La Défenseure des droits dénonce un usage disproportionné de la force dans l'affaire Chouviat
Une décision lourde de conséquences vient d'être rendue publique. La Défenseure des droits, Claire Hédon, a considéré que les policiers ont fait « un usage disproportionné de la force » lors du contrôle routier tendu de Cédric Chouviat en janvier 2020. Ce livreur de 42 ans est décédé deux jours après son interpellation, après avoir répété à plusieurs reprises « j'étouffe ».
Un contrôle qui tourne au drame
Le 3 janvier 2020, Cédric Chouviat, père de cinq enfants, circulait à scooter tout en utilisant son téléphone portable lorsqu'il a été interpellé par quatre policiers. La scène, filmée par le livreur lui-même, montre rapidement une escalade des tensions. Après avoir été verbalisé dans un climat de provocations verbales réciproques, Cédric Chouviat est revenu vers le véhicule des policiers et les a insultés, ce qui a conduit à son interpellation pour outrage.
Des techniques controversées
La Défenseure des droits a analysé en détail les enregistrements vidéo de l'intervention. Elle constate que deux clés d'étranglement ont été appliquées à Cédric Chouviat, qui portait un casque de moto intégral. La seconde clé, effectuée au sol, a été accompagnée d'une « traction importante au niveau du cou », provoquant une pression excessive et prolongeant l'étouffement. À cela s'ajoute un plaquage ventral, technique toujours utilisée mais dont le cadre est jugé « trop imprécis » par l'autorité administrative indépendante.
Dans les enregistrements, on entend distinctement Cédric Chouviat répéter neuf fois « j'étouffe », sa voix traduisant une gêne respiratoire croissante, avant qu'un bruit de gorge ne soit perceptible. La Défenseure des droits regrette qu'aucune mesure n'ait été prise pour « permettre une désescalade du conflit ».
Une enquête administrative révélatrice
Après six ans d'enquête, la Défenseure des droits, qui s'est autosaisie de cette affaire comme elle en a la prérogative, a eu accès à toutes les pièces du dossier. Elle a également entendu les quatre policiers concernés, dont trois doivent être jugés à Paris pour homicide involontaire. L'enquête administrative menée en 2021 a mis « en évidence des manquements déontologiques ».
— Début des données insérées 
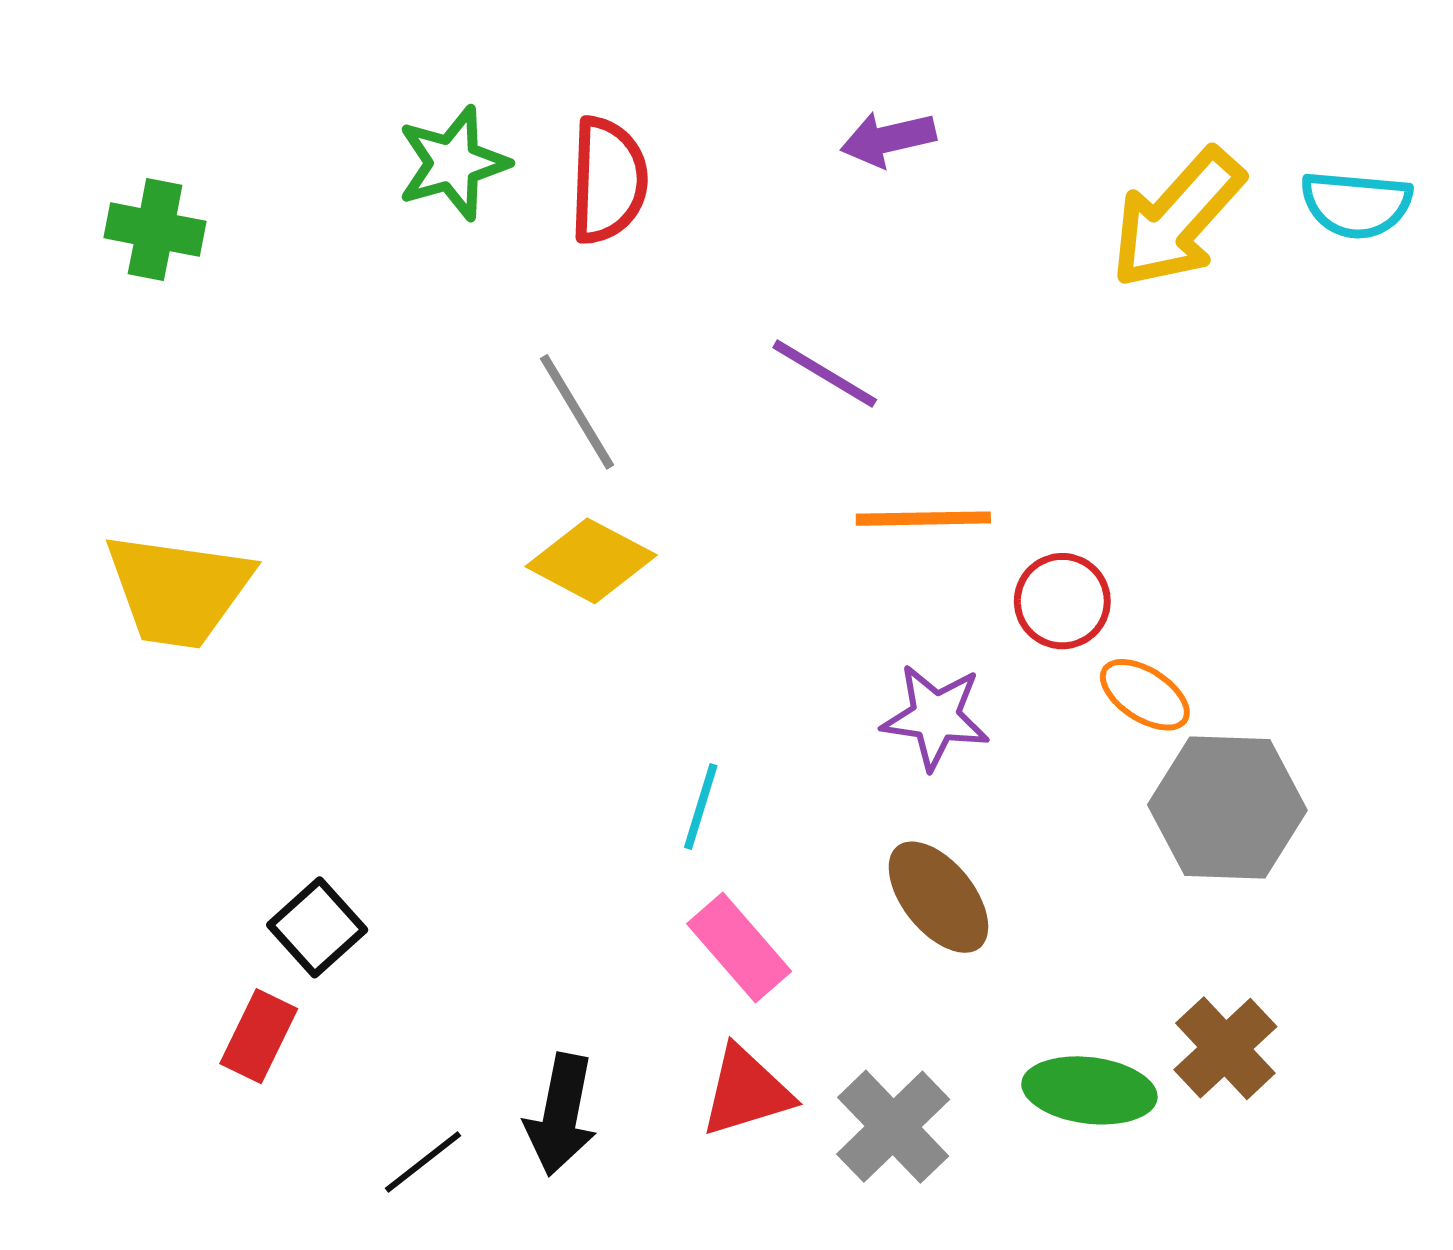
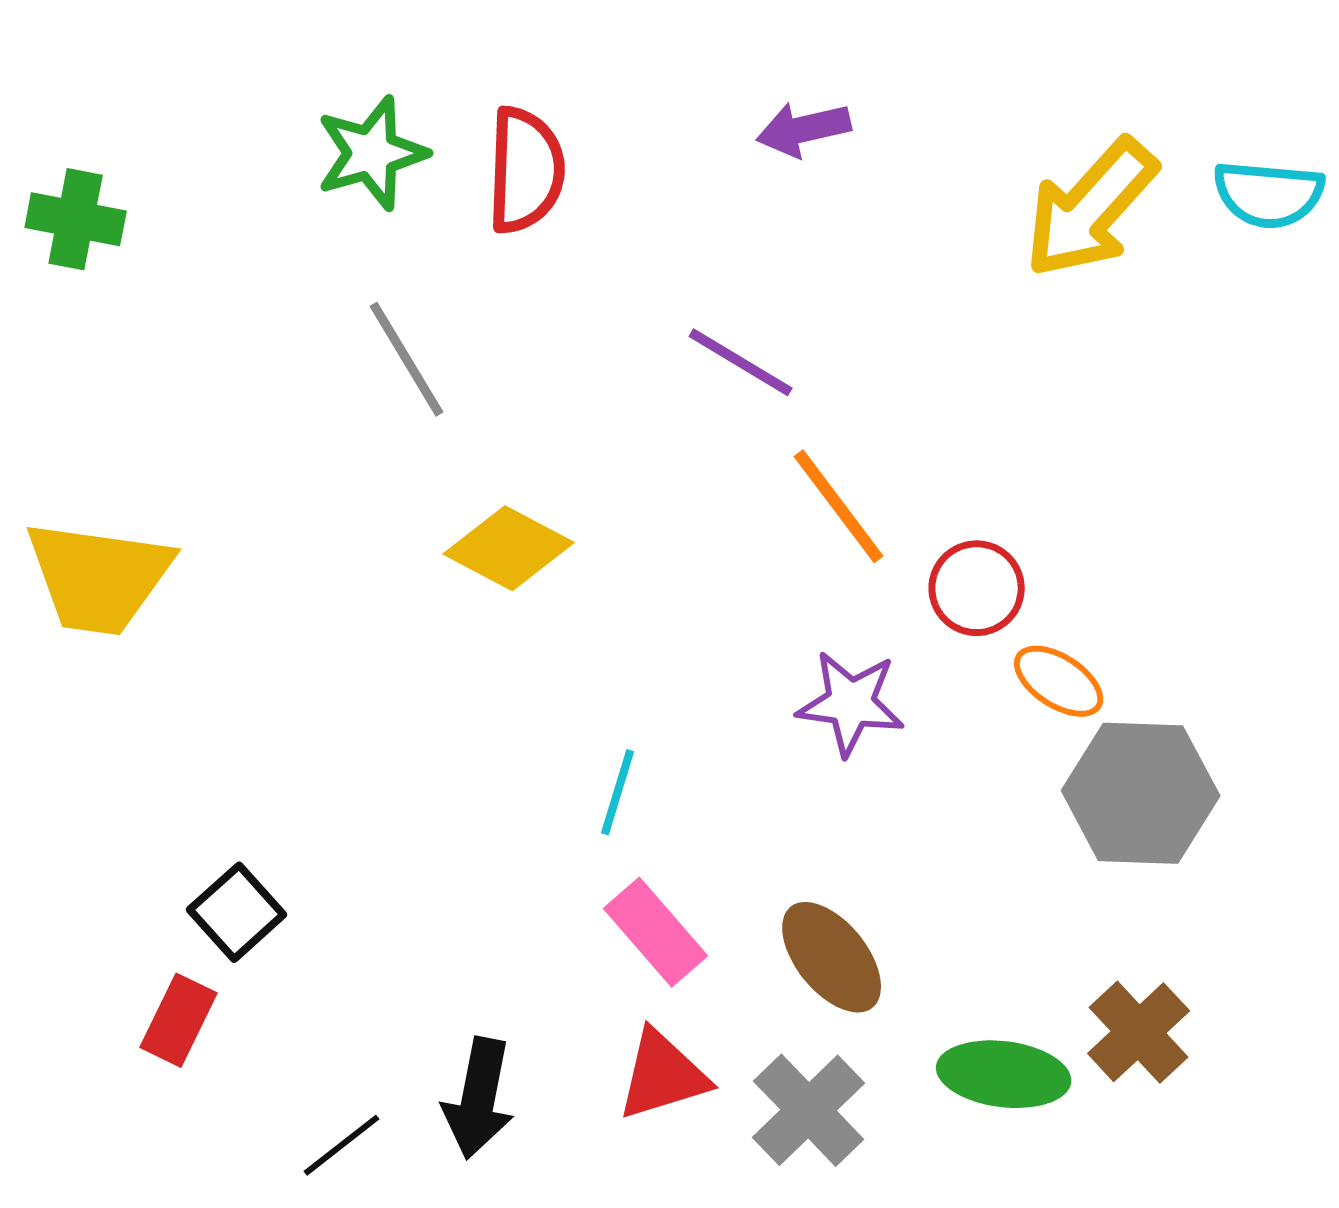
gray line: (577, 412) -> (407, 359), moved
orange line: (923, 519) -> (839, 506), turned 54
brown ellipse: (938, 897) -> (832, 957), moved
Claire Hédon a déclaré au Nouvel Obs : « On assiste à un dérapage verbal puis physique ». Si elle reconnaît que les gestes et paroles de Cédric Chouviat ont pu légitimement être interprétés comme une opposition justifiant l'usage de la force, elle estime que l'utilisation répétée de la clé d'étranglement caractérise un usage disproportionné.
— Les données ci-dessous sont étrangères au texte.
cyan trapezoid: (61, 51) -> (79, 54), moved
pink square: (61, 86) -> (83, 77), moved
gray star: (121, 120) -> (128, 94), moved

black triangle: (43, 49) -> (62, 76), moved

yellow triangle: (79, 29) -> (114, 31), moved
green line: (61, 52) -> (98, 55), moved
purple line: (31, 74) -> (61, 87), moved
Des recommandations et suites judiciaires
La Défenseure des droits a saisi le ministre de l'Intérieur pour qu'il « engage une procédure disciplinaire » à l'encontre des gardiens de la paix impliqués. Elle recommande également que soient données les suites de l'enquête administrative et appelle à l'établissement d'un « cadre normatif clair » concernant l'utilisation du plaquage ventral.
Cette affaire a eu des répercussions importantes sur les pratiques policières. La technique de la clé d'étranglement, particulièrement mise en cause, a été abandonnée en juillet 2021. La décision de la Défenseure des droits souligne l'importance d'un contrôle strict des méthodes d'interpellation pour prévenir de telles tragédies à l'avenir.